Written request 1
Quote the Labrador pedigree text word for word, the stretch from "Behind the Rocheby" through "over 50 now!!!)".
Written request 2
According to the Labrador pedigree text, in what year was Receiver of Cranspire born?
Written request 3
Carry on the text about Labrador pedigrees from its final sentence.

Certainly there will be if you go back far enough Chel. No doubt there will be some dogs from the USA in there and so many Labradors in the US go back to Ken Hunter's Receiver of Cranspire, who was born in 1981 Receiver won hit title in the UK before going to the US where he was a very popular stud.
Going back from Hyspire Shahli Hotter Than Blazes on the dam side you have the American dogs Hyspire Pipin' Hot, Hyspire Something's Amiss, Dickendall Arnold, Dickendall Ruffy, then you get to Receiver of Cranspire who I mentioned above. He’s also on the bitch side.
Behind the Rocheby line you get to If you go back far enough on the Poolstead line you get the famous Sandylands dogs Mark, Truth, Tan (Who almost single handed founded Labradors in Australia, Tweed, back to Ruler of Blaircourt. Tweed, born in 1958, was the great grandsire of my first Labrador, seen here with my sister’s youngest boy. (He's over 50 now!!!)

Information supplied
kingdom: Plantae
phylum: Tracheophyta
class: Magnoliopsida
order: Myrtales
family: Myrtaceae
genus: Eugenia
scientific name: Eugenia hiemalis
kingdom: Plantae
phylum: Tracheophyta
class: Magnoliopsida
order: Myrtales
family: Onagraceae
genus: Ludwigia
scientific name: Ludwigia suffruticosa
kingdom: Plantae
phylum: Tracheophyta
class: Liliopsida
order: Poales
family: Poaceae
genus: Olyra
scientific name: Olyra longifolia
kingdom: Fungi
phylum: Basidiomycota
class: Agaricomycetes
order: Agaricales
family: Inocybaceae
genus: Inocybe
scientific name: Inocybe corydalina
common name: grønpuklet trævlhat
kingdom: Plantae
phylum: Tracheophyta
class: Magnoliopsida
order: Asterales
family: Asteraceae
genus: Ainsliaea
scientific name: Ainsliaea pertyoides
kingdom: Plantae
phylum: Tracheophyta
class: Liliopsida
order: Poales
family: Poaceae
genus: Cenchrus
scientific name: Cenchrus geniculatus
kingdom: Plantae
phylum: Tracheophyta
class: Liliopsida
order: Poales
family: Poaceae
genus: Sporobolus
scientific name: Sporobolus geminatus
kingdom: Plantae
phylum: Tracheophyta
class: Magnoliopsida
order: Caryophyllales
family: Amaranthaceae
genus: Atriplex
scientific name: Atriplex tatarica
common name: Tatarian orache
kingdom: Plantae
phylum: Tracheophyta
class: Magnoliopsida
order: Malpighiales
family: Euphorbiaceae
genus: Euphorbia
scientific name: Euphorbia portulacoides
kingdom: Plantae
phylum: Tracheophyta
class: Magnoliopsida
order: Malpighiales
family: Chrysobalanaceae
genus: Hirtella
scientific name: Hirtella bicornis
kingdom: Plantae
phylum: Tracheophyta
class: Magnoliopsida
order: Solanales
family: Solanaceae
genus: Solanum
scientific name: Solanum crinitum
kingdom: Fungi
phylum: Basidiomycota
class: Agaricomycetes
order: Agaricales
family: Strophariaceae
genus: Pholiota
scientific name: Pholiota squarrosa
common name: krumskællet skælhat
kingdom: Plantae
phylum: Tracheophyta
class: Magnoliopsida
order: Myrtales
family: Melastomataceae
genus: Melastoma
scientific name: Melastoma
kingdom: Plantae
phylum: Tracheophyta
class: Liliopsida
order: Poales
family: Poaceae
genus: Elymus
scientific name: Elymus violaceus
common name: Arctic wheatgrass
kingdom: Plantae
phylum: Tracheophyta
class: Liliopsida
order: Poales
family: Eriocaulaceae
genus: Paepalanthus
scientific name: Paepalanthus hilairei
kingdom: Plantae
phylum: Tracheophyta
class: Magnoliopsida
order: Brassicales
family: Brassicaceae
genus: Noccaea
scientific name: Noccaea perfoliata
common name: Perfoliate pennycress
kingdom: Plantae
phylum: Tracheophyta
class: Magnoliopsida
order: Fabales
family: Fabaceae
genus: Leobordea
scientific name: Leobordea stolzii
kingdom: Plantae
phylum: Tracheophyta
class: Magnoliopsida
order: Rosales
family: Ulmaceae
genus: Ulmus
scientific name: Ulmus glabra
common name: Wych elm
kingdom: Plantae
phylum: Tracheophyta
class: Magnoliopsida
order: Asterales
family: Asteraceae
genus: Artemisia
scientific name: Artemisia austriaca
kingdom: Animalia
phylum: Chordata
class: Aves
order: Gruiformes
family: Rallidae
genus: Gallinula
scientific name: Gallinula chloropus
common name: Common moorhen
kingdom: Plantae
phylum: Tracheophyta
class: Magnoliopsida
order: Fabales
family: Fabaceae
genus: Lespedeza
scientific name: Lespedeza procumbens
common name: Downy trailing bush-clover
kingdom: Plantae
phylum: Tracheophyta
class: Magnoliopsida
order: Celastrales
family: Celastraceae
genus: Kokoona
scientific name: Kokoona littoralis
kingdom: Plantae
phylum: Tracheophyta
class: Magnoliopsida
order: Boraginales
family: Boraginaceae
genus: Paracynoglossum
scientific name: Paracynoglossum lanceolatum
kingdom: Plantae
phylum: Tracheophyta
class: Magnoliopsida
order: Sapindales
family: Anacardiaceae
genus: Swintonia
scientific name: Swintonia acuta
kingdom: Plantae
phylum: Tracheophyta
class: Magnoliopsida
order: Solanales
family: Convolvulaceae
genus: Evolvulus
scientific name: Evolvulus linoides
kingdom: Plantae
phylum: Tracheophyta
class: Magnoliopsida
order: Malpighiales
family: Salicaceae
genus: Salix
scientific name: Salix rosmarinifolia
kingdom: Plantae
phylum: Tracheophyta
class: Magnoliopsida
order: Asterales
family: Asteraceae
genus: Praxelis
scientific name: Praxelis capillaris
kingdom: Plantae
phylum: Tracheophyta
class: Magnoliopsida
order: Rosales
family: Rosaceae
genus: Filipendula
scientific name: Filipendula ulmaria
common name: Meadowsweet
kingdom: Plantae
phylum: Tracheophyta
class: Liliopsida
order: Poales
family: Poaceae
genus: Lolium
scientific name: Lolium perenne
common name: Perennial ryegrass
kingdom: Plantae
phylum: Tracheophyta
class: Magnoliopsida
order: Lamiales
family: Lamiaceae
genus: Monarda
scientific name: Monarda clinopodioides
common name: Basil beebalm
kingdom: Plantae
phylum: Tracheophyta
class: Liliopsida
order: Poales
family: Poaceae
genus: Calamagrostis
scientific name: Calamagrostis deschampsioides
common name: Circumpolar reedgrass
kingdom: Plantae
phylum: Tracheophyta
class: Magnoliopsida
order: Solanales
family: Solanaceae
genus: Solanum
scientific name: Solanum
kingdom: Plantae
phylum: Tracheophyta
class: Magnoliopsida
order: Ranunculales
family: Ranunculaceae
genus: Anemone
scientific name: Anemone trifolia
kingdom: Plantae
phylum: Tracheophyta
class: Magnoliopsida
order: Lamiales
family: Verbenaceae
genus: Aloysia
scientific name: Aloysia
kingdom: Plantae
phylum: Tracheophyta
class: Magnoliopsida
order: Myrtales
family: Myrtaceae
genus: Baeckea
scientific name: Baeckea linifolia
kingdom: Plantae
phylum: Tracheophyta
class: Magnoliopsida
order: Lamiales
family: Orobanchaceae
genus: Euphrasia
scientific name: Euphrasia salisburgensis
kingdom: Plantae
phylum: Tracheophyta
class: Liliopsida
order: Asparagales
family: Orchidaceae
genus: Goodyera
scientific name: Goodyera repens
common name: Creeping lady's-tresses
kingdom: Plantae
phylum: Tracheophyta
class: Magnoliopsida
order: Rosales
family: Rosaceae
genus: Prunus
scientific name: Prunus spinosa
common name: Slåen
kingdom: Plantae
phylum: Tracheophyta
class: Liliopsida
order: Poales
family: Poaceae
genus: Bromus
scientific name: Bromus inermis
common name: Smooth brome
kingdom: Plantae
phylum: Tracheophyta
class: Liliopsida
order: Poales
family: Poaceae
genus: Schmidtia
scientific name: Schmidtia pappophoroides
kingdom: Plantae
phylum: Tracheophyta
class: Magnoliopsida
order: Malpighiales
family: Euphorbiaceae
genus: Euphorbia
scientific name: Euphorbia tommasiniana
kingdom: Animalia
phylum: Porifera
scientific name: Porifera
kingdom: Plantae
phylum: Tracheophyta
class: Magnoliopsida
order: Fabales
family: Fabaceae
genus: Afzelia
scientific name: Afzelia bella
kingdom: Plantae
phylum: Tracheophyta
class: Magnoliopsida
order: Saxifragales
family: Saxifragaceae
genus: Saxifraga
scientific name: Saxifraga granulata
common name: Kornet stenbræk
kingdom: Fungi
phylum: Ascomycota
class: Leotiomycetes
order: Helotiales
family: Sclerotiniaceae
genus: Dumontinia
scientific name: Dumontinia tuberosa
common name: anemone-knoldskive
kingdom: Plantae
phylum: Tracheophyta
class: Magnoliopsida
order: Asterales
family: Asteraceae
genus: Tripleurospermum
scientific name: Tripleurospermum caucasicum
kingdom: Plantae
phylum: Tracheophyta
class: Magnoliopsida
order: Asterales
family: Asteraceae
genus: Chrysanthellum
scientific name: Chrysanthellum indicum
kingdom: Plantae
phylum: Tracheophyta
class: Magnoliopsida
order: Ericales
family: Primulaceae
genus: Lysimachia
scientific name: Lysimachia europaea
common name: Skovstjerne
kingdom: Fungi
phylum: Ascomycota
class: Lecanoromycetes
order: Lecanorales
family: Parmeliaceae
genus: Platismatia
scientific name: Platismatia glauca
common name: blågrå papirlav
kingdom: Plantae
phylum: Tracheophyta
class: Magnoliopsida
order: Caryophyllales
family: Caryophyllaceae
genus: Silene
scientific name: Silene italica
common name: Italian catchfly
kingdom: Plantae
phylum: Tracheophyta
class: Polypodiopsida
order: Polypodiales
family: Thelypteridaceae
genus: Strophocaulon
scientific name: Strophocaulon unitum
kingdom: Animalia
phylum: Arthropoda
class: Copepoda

Expected answer 1
Behind the Rocheby line you get to If you go back far enough on the Poolstead line you get the famous Sandylands dogs Mark, Truth, Tan (Who almost single handed founded Labradors in Australia, Tweed, back to Ruler of Blaircourt. Tweed, born in 1958, was the great grandsire of my first Labrador, seen here with my sister’s youngest boy. (He's over 50 now!!!)

Expected answer 2
1981

Expected answer 3
I can imagine life can be difficult for you. That's the advantage of the UK, it's so much smaller that I can visit a show or a field trial, and literally see any dog or talk to any breeder I want. Also, having been around in the breed for so long so many breeders either know me, or know of me. So things are so much easier here.
1- buy a puppy from a kennel that comes from littermates or they are somehow connected to the line I wanted. (mostly in EU)
2- find a kennel that offers stud service in the US.
3- If I buy a dog from a reputable breeder in US most if not all of them are sold with a limited registration (breeder determines that, can't show them in conformation and If bred they can't be registered)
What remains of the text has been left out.